(Data excerpts)
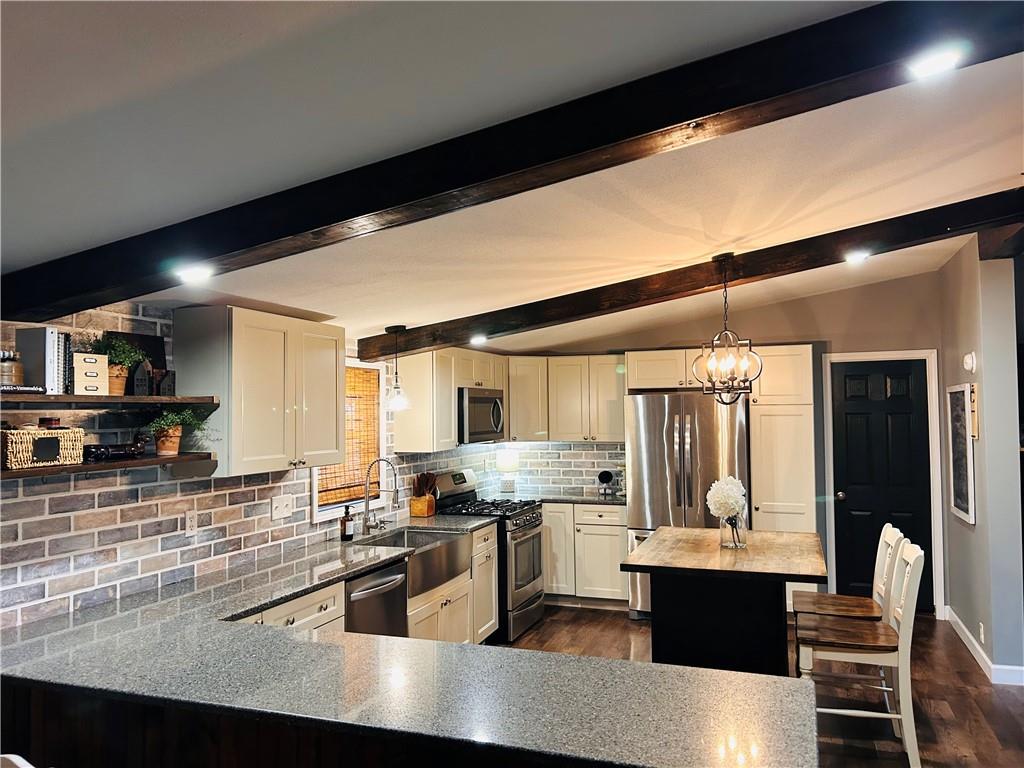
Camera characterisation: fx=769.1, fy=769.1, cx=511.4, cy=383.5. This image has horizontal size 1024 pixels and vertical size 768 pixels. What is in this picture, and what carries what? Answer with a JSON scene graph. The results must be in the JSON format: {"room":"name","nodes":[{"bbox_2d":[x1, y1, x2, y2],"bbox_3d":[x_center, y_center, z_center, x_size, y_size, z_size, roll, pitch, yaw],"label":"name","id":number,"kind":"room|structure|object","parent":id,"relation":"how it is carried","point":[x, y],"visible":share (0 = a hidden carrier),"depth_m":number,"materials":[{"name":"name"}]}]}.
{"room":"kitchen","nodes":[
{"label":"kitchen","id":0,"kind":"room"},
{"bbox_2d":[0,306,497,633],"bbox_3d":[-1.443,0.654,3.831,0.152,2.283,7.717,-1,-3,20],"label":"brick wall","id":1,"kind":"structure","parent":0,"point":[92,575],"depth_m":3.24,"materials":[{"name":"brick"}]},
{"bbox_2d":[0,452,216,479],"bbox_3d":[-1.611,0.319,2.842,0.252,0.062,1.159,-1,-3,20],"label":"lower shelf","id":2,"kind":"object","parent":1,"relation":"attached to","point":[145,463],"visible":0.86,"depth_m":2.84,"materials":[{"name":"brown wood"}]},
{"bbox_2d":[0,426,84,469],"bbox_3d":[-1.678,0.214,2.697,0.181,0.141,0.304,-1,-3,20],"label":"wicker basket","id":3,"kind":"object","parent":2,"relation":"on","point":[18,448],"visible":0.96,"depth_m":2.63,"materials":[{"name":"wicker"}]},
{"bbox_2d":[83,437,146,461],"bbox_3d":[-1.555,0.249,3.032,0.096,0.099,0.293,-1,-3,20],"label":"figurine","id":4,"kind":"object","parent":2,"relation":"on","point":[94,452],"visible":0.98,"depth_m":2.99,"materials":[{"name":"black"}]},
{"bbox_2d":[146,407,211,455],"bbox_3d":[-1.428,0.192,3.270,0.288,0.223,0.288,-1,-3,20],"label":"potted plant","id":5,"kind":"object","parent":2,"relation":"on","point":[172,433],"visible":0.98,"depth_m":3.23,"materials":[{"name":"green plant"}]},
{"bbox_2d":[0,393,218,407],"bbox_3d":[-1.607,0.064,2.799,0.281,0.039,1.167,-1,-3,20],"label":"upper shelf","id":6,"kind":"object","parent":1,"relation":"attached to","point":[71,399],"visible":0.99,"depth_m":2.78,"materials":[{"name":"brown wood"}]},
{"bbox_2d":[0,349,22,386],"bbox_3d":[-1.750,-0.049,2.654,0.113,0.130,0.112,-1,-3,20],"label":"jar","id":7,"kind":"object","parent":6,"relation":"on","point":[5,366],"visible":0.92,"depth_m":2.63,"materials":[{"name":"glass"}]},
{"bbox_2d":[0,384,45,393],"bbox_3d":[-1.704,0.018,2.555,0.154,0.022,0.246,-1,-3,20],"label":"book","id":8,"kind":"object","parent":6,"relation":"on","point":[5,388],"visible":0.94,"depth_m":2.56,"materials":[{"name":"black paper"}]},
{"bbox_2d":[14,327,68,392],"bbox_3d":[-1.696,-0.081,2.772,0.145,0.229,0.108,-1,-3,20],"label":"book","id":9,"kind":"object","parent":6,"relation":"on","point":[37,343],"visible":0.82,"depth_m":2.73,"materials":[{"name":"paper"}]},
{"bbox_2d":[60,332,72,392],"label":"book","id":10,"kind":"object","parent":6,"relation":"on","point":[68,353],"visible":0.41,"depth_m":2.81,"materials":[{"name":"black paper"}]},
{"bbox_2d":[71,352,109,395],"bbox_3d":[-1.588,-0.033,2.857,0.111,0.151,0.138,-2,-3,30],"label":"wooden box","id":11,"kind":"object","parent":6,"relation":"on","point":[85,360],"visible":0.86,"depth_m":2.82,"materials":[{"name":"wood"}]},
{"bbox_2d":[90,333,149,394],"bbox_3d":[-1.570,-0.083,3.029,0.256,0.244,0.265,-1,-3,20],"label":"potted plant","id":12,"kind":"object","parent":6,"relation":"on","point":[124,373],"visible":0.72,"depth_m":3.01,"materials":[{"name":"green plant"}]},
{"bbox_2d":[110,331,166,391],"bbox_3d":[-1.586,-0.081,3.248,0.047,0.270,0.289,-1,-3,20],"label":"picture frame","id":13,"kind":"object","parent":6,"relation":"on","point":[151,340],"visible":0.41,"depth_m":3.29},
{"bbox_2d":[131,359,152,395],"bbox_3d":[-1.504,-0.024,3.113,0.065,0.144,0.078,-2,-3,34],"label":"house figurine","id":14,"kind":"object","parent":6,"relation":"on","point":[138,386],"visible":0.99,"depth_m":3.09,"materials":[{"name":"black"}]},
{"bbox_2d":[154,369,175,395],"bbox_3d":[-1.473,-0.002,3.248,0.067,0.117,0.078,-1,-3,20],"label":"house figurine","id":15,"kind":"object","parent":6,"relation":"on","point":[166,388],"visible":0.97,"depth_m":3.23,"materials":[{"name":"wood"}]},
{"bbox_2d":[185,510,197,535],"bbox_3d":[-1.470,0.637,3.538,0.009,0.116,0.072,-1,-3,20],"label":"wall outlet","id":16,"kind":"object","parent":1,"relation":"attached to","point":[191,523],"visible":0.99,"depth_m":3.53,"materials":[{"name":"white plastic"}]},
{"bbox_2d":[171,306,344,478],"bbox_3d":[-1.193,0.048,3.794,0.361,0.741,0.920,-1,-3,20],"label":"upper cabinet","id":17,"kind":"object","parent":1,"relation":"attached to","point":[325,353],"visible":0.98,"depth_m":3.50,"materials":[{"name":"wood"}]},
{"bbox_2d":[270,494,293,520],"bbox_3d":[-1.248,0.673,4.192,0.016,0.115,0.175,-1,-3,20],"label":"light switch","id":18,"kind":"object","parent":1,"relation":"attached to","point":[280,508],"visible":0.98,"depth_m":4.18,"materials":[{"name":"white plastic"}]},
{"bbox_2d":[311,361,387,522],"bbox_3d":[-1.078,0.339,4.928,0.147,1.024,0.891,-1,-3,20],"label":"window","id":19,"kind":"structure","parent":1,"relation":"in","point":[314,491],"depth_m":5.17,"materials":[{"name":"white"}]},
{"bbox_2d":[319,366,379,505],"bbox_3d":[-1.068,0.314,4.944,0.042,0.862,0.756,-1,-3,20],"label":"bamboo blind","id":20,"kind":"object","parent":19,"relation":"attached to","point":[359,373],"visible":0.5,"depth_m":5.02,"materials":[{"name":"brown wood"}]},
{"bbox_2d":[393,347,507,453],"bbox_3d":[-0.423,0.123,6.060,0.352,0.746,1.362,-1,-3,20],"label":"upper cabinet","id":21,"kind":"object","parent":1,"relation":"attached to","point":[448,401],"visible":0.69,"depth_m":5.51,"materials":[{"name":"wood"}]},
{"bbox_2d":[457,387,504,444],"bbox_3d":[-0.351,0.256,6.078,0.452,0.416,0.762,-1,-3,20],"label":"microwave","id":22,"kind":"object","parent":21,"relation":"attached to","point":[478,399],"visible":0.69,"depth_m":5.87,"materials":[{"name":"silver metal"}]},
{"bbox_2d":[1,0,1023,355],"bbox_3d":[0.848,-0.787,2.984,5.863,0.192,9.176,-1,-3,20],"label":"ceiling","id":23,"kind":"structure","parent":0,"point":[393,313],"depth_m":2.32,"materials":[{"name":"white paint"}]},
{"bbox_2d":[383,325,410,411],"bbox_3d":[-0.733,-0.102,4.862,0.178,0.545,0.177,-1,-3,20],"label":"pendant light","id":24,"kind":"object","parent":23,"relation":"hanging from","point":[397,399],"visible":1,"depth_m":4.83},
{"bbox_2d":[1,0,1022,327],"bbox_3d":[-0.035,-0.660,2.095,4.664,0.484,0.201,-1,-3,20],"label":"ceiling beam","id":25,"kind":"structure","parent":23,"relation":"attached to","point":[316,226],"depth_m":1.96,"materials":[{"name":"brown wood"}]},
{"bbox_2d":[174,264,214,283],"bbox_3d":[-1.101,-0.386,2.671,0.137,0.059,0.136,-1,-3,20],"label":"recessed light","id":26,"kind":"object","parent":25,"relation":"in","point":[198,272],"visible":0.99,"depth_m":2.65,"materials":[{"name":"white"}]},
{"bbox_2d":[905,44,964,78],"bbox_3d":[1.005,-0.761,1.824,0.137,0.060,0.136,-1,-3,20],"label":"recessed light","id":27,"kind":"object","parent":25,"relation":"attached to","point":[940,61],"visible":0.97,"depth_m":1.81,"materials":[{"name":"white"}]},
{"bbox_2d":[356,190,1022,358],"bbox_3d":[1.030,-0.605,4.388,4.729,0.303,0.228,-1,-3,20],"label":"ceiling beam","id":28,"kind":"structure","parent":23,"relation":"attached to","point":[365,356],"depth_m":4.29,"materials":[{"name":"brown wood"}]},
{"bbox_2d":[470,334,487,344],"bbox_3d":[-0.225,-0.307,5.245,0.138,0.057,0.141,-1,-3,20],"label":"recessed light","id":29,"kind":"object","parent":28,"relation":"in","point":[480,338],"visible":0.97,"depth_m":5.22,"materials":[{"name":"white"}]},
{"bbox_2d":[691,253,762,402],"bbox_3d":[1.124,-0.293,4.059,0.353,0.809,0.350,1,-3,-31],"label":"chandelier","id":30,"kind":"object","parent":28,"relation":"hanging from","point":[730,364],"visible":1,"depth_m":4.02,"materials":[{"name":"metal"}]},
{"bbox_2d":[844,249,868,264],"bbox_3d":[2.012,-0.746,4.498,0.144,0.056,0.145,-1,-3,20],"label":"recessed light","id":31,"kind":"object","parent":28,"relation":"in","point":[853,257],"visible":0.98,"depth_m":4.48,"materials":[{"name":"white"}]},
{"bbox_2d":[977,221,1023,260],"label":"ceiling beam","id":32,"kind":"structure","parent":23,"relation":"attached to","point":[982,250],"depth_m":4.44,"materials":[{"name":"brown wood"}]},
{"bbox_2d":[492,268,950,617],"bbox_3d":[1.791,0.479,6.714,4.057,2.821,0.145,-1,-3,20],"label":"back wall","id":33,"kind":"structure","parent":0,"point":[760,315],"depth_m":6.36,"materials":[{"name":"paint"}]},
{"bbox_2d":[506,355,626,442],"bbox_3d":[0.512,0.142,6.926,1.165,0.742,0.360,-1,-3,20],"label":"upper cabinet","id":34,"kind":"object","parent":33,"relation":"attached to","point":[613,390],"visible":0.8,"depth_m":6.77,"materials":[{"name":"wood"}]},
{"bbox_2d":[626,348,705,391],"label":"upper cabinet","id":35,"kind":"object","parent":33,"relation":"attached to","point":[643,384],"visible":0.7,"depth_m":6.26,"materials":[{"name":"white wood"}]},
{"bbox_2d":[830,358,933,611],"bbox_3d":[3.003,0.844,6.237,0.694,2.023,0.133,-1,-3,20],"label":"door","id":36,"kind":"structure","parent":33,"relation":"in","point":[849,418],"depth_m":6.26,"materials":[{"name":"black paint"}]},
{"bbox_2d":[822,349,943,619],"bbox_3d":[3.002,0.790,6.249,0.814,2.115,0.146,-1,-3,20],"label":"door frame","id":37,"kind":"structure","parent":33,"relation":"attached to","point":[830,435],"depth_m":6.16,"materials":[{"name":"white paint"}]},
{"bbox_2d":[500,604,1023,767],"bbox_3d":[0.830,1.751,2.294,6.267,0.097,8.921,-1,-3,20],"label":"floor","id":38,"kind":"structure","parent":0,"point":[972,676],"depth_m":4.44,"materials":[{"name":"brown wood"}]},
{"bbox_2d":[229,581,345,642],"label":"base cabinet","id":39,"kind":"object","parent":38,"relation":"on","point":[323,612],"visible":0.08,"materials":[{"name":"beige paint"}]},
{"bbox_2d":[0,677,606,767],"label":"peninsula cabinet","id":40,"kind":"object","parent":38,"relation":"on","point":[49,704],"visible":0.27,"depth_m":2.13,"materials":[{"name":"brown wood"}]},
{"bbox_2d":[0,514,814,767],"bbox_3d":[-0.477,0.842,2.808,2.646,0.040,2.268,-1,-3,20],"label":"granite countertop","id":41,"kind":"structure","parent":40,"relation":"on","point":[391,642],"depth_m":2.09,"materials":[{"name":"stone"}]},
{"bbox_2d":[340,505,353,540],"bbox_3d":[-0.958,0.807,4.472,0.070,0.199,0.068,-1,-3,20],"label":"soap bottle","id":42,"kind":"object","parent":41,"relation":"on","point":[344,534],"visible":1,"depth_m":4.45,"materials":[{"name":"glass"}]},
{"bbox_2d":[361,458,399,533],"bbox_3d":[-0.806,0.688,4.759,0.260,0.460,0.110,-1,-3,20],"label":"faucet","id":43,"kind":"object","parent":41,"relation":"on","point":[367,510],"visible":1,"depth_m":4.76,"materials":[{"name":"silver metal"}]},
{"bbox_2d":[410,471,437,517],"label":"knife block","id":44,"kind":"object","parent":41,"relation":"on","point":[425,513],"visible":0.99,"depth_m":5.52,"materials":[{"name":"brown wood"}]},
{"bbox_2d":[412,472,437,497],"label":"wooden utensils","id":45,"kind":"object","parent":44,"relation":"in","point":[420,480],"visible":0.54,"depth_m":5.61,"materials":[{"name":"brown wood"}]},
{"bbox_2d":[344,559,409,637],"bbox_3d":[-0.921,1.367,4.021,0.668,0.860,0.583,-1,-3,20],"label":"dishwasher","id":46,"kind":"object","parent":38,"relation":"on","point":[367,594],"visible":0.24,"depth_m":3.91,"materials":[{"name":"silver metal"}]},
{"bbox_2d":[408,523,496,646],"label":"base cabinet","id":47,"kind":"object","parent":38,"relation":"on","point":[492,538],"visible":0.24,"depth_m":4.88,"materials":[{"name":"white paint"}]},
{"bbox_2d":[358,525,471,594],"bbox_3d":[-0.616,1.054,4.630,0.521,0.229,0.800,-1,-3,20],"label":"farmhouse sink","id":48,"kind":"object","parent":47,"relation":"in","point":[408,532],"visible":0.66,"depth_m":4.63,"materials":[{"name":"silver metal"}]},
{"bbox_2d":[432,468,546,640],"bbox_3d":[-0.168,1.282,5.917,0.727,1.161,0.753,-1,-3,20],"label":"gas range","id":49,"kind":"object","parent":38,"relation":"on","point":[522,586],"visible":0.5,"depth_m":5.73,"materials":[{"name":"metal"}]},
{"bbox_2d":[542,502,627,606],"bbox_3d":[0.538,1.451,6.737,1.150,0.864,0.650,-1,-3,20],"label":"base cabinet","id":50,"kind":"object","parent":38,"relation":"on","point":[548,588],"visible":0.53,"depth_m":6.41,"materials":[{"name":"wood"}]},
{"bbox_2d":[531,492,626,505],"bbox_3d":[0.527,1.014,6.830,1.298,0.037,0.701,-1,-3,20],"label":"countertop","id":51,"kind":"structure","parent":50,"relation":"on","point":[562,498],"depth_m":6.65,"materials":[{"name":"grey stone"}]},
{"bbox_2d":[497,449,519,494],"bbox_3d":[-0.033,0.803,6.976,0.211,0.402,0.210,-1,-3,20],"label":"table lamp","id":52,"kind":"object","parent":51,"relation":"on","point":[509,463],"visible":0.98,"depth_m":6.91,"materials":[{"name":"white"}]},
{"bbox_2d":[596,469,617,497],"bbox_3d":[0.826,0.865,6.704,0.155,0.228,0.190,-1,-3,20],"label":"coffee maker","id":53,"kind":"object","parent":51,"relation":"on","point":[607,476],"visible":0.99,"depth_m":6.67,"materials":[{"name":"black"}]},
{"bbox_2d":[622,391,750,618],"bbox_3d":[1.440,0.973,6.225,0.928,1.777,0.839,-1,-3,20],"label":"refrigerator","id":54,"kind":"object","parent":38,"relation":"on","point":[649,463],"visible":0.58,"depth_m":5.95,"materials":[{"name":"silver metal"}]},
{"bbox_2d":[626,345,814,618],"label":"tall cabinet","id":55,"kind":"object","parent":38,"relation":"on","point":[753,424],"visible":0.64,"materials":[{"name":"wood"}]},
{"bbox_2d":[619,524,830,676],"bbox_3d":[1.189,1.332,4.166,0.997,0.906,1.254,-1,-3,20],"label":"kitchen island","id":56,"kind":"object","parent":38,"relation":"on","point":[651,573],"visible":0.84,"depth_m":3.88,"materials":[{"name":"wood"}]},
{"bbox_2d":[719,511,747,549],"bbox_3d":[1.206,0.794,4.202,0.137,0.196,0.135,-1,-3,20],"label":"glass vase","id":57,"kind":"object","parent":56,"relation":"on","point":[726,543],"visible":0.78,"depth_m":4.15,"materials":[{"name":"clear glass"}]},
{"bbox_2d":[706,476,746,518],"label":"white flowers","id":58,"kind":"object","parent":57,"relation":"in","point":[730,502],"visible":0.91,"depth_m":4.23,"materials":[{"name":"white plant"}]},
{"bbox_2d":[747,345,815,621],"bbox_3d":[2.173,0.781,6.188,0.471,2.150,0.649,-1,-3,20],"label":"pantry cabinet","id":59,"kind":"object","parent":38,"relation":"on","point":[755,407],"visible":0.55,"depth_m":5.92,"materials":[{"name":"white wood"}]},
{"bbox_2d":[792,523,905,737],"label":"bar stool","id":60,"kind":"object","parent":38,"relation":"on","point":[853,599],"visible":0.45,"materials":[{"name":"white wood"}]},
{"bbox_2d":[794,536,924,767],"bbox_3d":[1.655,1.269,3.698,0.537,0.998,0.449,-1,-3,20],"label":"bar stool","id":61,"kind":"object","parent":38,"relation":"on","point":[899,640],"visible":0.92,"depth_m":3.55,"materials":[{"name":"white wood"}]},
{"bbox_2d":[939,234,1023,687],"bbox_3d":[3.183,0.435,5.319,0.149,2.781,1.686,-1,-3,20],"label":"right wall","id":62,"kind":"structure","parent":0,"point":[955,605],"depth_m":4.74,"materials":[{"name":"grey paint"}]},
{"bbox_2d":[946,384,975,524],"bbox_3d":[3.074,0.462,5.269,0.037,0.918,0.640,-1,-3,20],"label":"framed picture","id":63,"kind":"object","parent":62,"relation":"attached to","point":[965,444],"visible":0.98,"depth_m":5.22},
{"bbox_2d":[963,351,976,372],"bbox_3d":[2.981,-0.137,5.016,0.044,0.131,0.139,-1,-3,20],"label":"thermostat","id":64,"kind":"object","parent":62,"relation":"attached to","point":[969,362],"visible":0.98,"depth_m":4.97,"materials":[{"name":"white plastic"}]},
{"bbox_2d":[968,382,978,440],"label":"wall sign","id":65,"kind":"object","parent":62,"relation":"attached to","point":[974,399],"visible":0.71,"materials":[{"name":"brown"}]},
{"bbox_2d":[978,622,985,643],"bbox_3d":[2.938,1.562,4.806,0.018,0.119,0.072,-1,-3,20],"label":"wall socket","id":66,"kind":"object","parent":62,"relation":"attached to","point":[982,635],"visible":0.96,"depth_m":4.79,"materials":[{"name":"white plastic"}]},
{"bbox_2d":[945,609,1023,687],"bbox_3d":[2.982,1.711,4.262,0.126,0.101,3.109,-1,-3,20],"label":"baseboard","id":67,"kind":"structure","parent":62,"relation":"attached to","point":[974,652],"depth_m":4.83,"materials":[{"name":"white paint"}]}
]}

Exercise details — Whenever the string "book" shows up in a line above, copy that line.

Answer for this exercise —
{"bbox_2d":[0,384,45,393],"bbox_3d":[-1.704,0.018,2.555,0.154,0.022,0.246,-1,-3,20],"label":"book","id":8,"kind":"object","parent":6,"relation":"on","point":[5,388],"visible":0.94,"depth_m":2.56,"materials":[{"name":"black paper"}]},
{"bbox_2d":[14,327,68,392],"bbox_3d":[-1.696,-0.081,2.772,0.145,0.229,0.108,-1,-3,20],"label":"book","id":9,"kind":"object","parent":6,"relation":"on","point":[37,343],"visible":0.82,"depth_m":2.73,"materials":[{"name":"paper"}]},
{"bbox_2d":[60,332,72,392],"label":"book","id":10,"kind":"object","parent":6,"relation":"on","point":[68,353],"visible":0.41,"depth_m":2.81,"materials":[{"name":"black paper"}]},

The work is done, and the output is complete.